Posted at: 12/15/2013 7:06 AM
Updated at: 12/15/2013 10:35 AM
By: Amy Adamchick
Gnocchi from Chef Steve Kerzner of Yono's
2 cups mashed potatoes (if utilizing leftover mashed potatoes, put through ricer)
1 cup flour (approx/varies)
Dash of Salt
2 Qts Boiling Water
Combine ingredients in a large bowl until a ball of dough forms. (Use your hands, it’s therapeutic!) Add more flour if dough is sticky. Turn dough out onto a well-floured surface and divide into 3 sections.
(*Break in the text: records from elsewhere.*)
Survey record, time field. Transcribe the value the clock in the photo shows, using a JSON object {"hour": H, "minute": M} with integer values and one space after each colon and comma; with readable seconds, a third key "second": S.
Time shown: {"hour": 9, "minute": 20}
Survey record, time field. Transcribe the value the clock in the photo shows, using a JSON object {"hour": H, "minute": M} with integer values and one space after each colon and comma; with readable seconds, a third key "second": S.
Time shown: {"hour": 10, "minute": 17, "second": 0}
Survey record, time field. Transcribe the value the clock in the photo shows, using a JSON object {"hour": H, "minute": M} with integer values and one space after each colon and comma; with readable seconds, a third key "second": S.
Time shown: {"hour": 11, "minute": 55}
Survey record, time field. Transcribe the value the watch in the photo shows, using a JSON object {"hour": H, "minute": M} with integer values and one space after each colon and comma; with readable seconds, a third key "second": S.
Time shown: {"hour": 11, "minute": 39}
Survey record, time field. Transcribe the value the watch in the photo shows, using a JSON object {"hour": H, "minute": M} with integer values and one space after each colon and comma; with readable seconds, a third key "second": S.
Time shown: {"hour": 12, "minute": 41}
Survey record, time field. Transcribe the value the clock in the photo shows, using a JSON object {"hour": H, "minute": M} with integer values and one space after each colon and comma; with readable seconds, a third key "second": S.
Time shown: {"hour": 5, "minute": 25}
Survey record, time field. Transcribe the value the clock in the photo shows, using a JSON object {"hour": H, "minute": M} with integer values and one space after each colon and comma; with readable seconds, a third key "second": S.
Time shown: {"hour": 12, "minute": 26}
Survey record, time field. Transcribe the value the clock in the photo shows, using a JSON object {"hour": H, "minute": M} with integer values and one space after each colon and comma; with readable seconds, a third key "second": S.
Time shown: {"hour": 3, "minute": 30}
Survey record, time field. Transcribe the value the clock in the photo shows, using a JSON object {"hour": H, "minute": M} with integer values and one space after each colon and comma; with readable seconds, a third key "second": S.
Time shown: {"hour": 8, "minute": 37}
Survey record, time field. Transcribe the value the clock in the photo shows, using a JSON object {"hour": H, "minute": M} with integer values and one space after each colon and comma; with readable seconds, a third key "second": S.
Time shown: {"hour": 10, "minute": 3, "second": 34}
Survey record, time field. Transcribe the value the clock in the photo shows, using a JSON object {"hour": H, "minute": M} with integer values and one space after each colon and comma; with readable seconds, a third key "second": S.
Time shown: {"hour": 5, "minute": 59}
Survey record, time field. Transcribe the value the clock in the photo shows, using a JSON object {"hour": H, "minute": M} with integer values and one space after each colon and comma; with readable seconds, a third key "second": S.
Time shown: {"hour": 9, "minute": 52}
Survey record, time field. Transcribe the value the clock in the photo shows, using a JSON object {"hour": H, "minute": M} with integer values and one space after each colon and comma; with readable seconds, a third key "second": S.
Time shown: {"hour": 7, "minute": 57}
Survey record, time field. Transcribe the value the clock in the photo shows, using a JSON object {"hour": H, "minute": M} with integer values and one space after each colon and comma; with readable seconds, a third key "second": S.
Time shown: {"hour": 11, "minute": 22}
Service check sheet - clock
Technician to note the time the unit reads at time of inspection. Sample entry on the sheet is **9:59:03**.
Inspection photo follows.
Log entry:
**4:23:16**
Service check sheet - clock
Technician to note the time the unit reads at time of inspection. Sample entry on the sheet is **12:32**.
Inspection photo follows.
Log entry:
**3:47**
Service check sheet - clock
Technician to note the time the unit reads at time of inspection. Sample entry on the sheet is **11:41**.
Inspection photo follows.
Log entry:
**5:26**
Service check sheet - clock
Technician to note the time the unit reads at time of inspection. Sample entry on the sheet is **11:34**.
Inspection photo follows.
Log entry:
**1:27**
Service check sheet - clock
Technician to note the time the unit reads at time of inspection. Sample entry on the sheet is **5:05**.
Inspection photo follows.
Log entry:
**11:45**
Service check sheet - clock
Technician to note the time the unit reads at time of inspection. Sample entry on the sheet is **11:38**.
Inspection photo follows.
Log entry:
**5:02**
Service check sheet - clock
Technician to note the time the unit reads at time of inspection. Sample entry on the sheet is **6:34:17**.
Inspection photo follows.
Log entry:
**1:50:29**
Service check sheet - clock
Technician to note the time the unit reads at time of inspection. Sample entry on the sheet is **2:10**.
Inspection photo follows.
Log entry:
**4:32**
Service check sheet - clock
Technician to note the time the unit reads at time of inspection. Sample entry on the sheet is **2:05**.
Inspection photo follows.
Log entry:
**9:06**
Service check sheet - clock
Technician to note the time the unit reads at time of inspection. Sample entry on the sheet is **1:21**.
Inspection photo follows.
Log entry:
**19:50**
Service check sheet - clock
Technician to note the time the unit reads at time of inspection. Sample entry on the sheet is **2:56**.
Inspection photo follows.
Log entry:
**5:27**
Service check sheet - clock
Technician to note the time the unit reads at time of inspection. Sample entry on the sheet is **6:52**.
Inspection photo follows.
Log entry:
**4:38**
Roll sections into long ropes about a 3/4" diameter. Cut each rope into 1" pieces. You can either roll on a Gnocchi board or paddle or place 1” pieces on a baking sheet lined with wax paper or parchment and then take a fork and press down on the tops of each piece to create ridges. Place gnocchi (a few at a time, do not crowd) into a large pot of salted, boiling water until they rise to the top. Remove from water and serve with your favorite pasta sauce.
A quick perfect complement: Sauté brussel sprouts, bacon or pancetta with a Tablespoon of butter or olive oil till cooked. Toss in the freshly made gnocchi, grate some Reggiano and fresh black pepper. Done.